PIAF senior vice chairman Nasir Hameed said that the State Bank approach toward monetary policy had been rather conservative in the past and was based on its own analysis of the situation. The government has now come up with concrete policies to reduce rampant corruption in state-owned organisations, eradicate poverty and unemployment.

Nasir Hameed said the government should also bring down electricity rates, logistics in the falling oil price scenario.

He said that this move would cushion the impact of the coronavirus shock on growth and employment, including by easing borrowing costs and the debt service burden of households and firms, also maintaining financial stability. It would also help ensure that economic activity is better placed to recover when the pandemic subsides.

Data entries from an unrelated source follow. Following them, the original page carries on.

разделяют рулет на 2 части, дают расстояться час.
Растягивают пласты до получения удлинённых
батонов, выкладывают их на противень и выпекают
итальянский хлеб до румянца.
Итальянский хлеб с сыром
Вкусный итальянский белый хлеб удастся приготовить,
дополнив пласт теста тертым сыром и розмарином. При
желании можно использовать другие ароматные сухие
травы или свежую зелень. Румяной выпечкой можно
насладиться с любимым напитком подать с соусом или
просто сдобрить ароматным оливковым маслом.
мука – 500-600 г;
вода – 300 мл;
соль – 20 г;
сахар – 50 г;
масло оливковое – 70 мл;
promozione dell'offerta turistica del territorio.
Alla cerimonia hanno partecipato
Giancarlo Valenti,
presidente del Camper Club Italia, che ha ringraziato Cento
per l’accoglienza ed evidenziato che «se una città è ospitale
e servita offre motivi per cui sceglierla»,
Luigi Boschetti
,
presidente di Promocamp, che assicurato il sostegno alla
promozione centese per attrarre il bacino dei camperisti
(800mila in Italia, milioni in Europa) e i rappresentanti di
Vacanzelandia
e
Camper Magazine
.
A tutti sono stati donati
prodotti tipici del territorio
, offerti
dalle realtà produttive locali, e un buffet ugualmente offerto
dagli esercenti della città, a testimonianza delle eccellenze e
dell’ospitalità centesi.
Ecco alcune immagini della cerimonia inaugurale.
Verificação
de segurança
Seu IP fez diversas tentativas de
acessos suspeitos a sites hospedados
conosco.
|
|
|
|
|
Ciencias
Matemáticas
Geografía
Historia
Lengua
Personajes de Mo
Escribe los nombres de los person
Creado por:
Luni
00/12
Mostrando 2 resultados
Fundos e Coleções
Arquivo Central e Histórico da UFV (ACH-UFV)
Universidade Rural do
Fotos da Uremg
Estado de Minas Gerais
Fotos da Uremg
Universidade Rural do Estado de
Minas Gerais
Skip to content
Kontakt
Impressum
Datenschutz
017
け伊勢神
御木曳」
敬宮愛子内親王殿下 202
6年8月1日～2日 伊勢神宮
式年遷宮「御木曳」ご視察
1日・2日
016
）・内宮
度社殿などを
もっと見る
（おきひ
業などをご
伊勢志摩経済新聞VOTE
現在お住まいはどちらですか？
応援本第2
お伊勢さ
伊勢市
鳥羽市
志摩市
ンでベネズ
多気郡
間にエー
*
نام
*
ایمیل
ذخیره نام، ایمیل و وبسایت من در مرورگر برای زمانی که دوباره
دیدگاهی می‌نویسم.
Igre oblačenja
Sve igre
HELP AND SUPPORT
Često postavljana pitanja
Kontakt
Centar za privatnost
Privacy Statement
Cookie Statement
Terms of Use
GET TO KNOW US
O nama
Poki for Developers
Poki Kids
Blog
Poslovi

PIAF Vice chairman Javed Iqbal said that lower interest rate triggers borrowing and investments. He added that excessive use of bank borrowing by the government led to excessive rate of inflation, reduced the supply of credit to the private sector and increased the nominal lending rates, reflecting high inflation, attractive return offered by the government and high interest rate spread.

According to reports, the global economy was expected to contract by as much as 3 percent in 2020, which will be much worse than the 0.07 percent contraction during the global financial crisis of 2009. The Pakistan economy is also expected to contract by -1.5 percent in FY20 before recovering to around 2 percent growth in FY21.

Javed Iqbal said that now SBP’s large cut in interest rate will revitalize the country’s economic growth. He said that Pakistan has no employment generation, as industries are being closed down and non-performing loans are rising, posing a threat to industrial growth.